Os tapetes do Congresso Nacional se transformaram numa aglomeração de negociações e disputas eleitorais nesta segunda-feira (01/02).

Na ordem do dia a dança das cadeiras para as presidências do Senado e da Câmara dos Deputados. Uma verdadeira feira de votos onde os gabinetes foram transformados em bancas de negócios com sujeira pra todo lado. A desavergonhada política do “toma-lá-dá-cá” garantiu as vitórias de Arthur Lira (Progressistas/AL) para a presidência da Câmara dos Deputados e Rodrigo Pacheco (DEM/MG) para presidir o Senado. Os dois resultados foram comemorados pelo governo Bolsonaro.
Vale lembrar que além de decidir quais os projetos que entrarão na pauta, cabe ao presidente da Câmara a decisão sobre o processo de impeachment do presidente República. Dá pra imaginar o massacre ainda maior aos direitos que deverá enfrentar a classe trabalhadora com um Congresso Nacional aliado do governo federal. “Bolsonaro, Mourão e Paulo Guedes, além de evitar um impeachment, têm uma pauta ultraliberal que prevê ainda mais ataques aos trabalhadores e ao país, como uma nova reforma trabalhista, a Reforma Administrativa que visa privatizar os serviços públicos, diversas privatizações e projetos reacionários de interesse da bancada religiosa. É essa pauta que o governo pretende fazer avançar no Congresso e por isso se aliou aos notórios corruptos do Centrão para garantir votos”, avalia Paulo Barela, da CSP-Conlutas.

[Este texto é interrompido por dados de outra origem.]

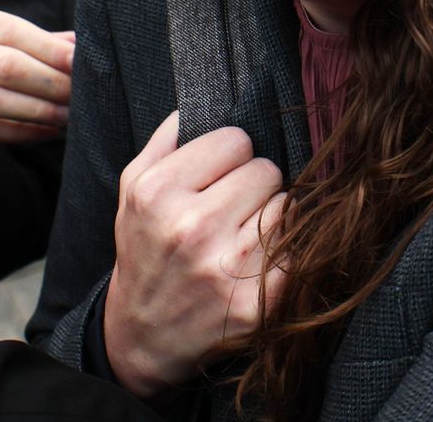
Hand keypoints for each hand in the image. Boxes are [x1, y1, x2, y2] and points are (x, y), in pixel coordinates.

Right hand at [0, 0, 73, 141]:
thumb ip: (15, 32)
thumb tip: (74, 43)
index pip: (8, 30)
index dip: (50, 49)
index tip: (83, 61)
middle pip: (3, 67)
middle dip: (50, 83)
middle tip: (84, 93)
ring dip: (37, 112)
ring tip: (70, 116)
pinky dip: (13, 133)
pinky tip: (42, 132)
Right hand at [104, 113, 286, 398]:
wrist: (142, 337)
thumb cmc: (144, 252)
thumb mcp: (132, 190)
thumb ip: (167, 138)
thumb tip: (209, 95)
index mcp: (158, 192)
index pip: (236, 139)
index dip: (230, 157)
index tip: (216, 179)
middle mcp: (192, 228)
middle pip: (267, 170)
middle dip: (253, 186)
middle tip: (230, 212)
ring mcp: (227, 268)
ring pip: (288, 206)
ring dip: (272, 217)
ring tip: (242, 237)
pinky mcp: (258, 302)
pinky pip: (300, 249)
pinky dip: (288, 252)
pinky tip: (261, 262)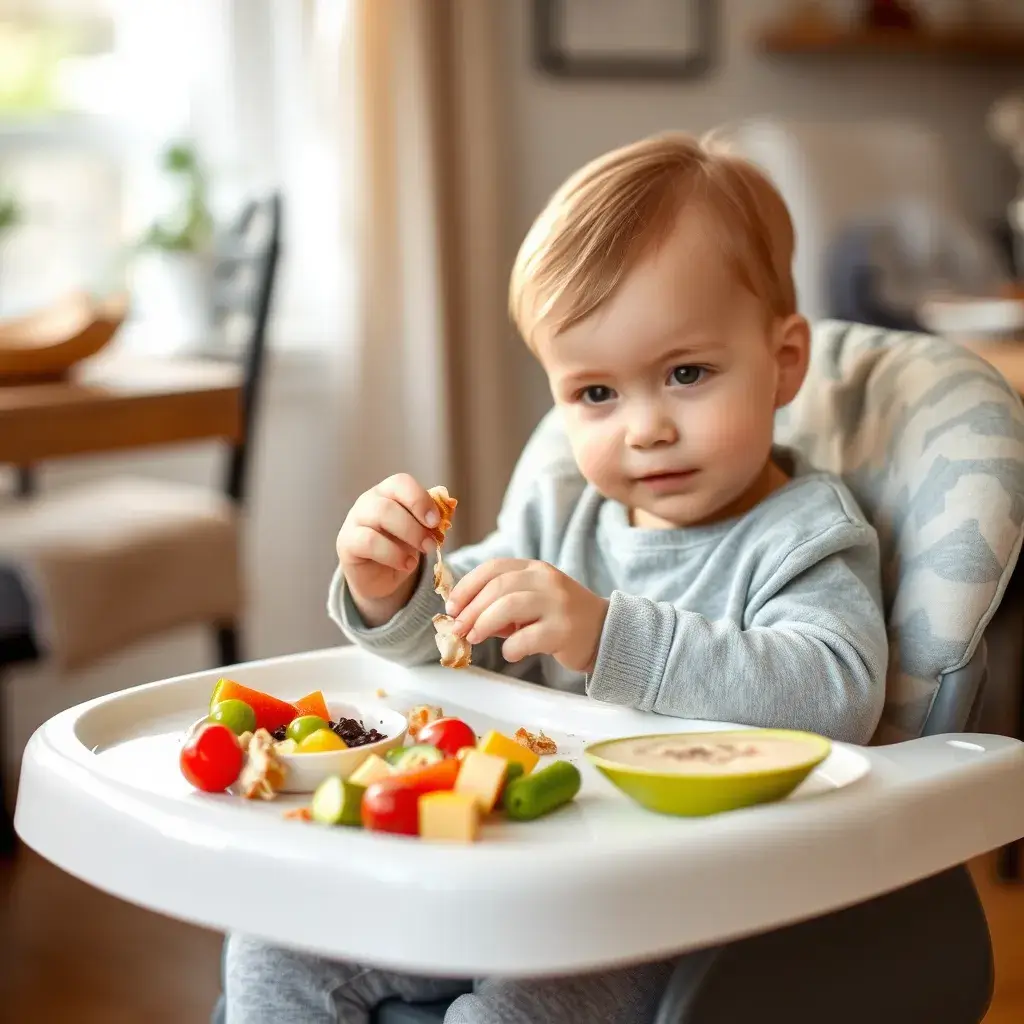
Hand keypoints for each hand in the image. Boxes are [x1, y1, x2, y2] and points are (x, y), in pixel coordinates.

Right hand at [337, 474, 439, 625]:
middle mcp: (369, 501)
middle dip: (416, 526)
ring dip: (406, 537)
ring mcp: (355, 520)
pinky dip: (392, 554)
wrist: (380, 575)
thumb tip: (449, 507)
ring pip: (379, 517)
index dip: (420, 500)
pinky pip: (368, 542)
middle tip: (431, 544)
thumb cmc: (401, 546)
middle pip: (389, 502)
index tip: (436, 522)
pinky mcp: (347, 543)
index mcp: (388, 492)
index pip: (401, 482)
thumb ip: (432, 519)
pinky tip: (405, 564)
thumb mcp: (420, 531)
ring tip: (420, 555)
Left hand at [446, 559, 608, 673]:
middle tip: (458, 628)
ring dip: (484, 623)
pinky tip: (511, 653)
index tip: (451, 606)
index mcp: (535, 569)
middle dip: (471, 609)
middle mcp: (547, 581)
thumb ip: (500, 605)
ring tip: (474, 638)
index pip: (494, 568)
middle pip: (498, 587)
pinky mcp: (564, 631)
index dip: (467, 586)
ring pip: (509, 606)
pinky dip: (510, 647)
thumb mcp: (531, 602)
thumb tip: (461, 616)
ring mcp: (557, 604)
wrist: (604, 633)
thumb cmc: (559, 619)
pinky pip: (526, 638)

Para o dirigente da Central Sindical e Popular, as manifestações pelo Fora Bolsonaro e Mourão, por vacinação para toda a população já, contra a Reforma Administrativa, as privatizações, contra a volta das aulas presenciais nas escolas em meio à pandemia, entre outras lutas, precisam ser intensificadas. “Só a mobilização da classe trabalhadora, da juventude e de toda a população que está sendo prejudicada pela pandemia e pela política genocida deste governo poderá barrar estes ataques”, afirmou Barela.